2000 yılının başında katılım bankacılığının varlık büyüklüğü 2.2 milyar Türk lirası iken 2014 yılı sonunda 104 milyar TL’ye ulaştığını açıklayan Arslan, bunun önemli bir gelişme olduğunu ancak daha gidecek olan çok yol bulunduğunu belirtti. Bu alanda faaliyet gösteren bankaların daha da büyüyebilmesi için büyüklük problemini çözmesi gerektiğini dile getiren Arslan, bunun içinde yeni oyuncuların sisteme dahil olması gerektiğini belirtti. Arslan, şubeler bazında bakıldığında katılım bankacılığında ihtiyaç olan yerlerde erişim problemi olduğuna dikkat çekerek, erişimde yaşanan zorlukların ortadan kaldırılması noktasındaki gerekliliğine işaret etti.

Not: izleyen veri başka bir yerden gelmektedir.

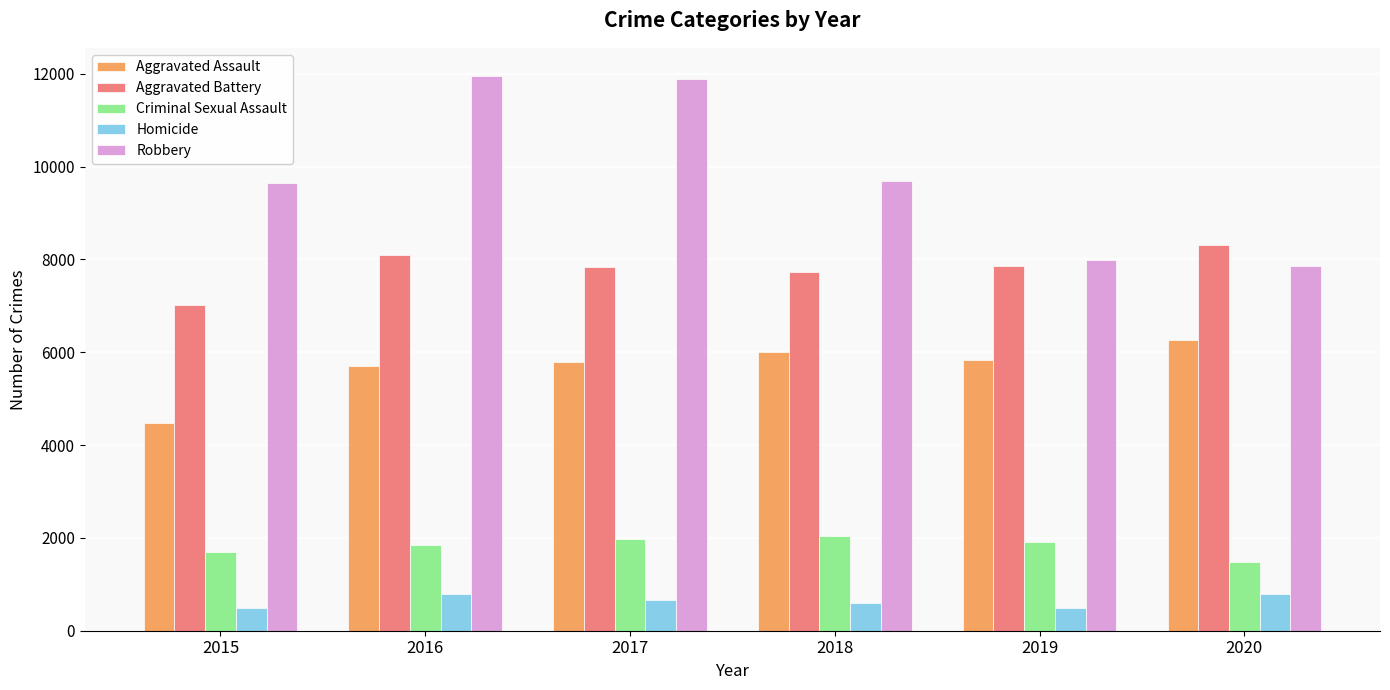

What is the highest value of the Robbery series?

11960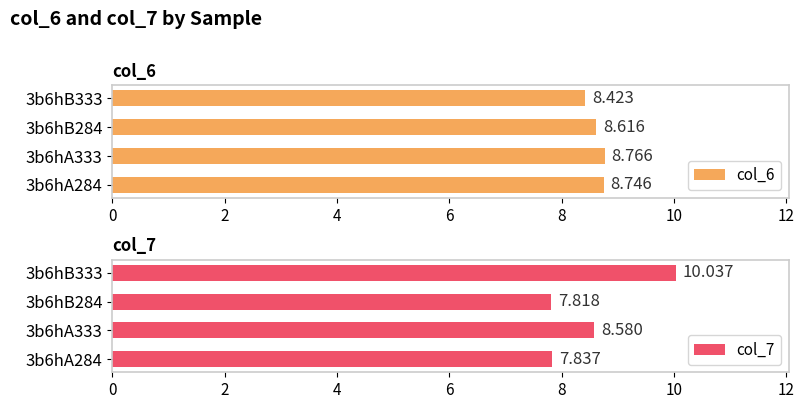

How many data points in col_7 are less than 8?

2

KATILIM BANKALARI FİNANSAL SİSTEM AÇISINDAN ÖNEM ARZ EDİYOR
Türkiye Cumhuriyeti Merkez Bankası Başkan Yardımcısı Necati Şahin ise, katılım bankalarının finansal sistem açısından büyük önem arz ettiğini ifade ederek şöyle konuştu: “bankacılık sisteminin tamamlayıcısı olarak atıl fonların sisteme kazandırılması, faizli finansal araçlara yatırım yapmamaları ve kaynaklarını fon olarak kullandırmayı esas alan iş planına sahip olmaları reel sektör başta olmak üzere ülke ekonomisinin gelişmesine yönelik alternatif finansman olanakları oluşturmaları, kar paylaşımı esasına dayalı olarak finansal krizlere daha az etkilenerek sistem için tampon özelliği taşıyabilmeleri, farklı ekonomiler arasında finansal bağların kurulmasında önemli itici güç olabilmeleri, yeni küresel reform planları katılım bankacılığı için yeni zorluklar oluşturacaktır. Ancak, gerek küresel ölçekte gerek ülkemiz katılım bankacılık sektörü niche piyasalar olarak gelişmeye açıktır. Bu konudaki siyasi irade varlığı da bu konudaki gelişmeye yardımcı olacaktır.”
Paneli Vali Ahmet Kara, AK Parti İstanbul Milletvekili Feyzullah Kıyıklık, Belediye Başkanı Muzaffer Külcü, Ticaret ve Sanayi Odası Başkanı Çetin Başaranhıncal, akademisyenler ve davetliler izledi.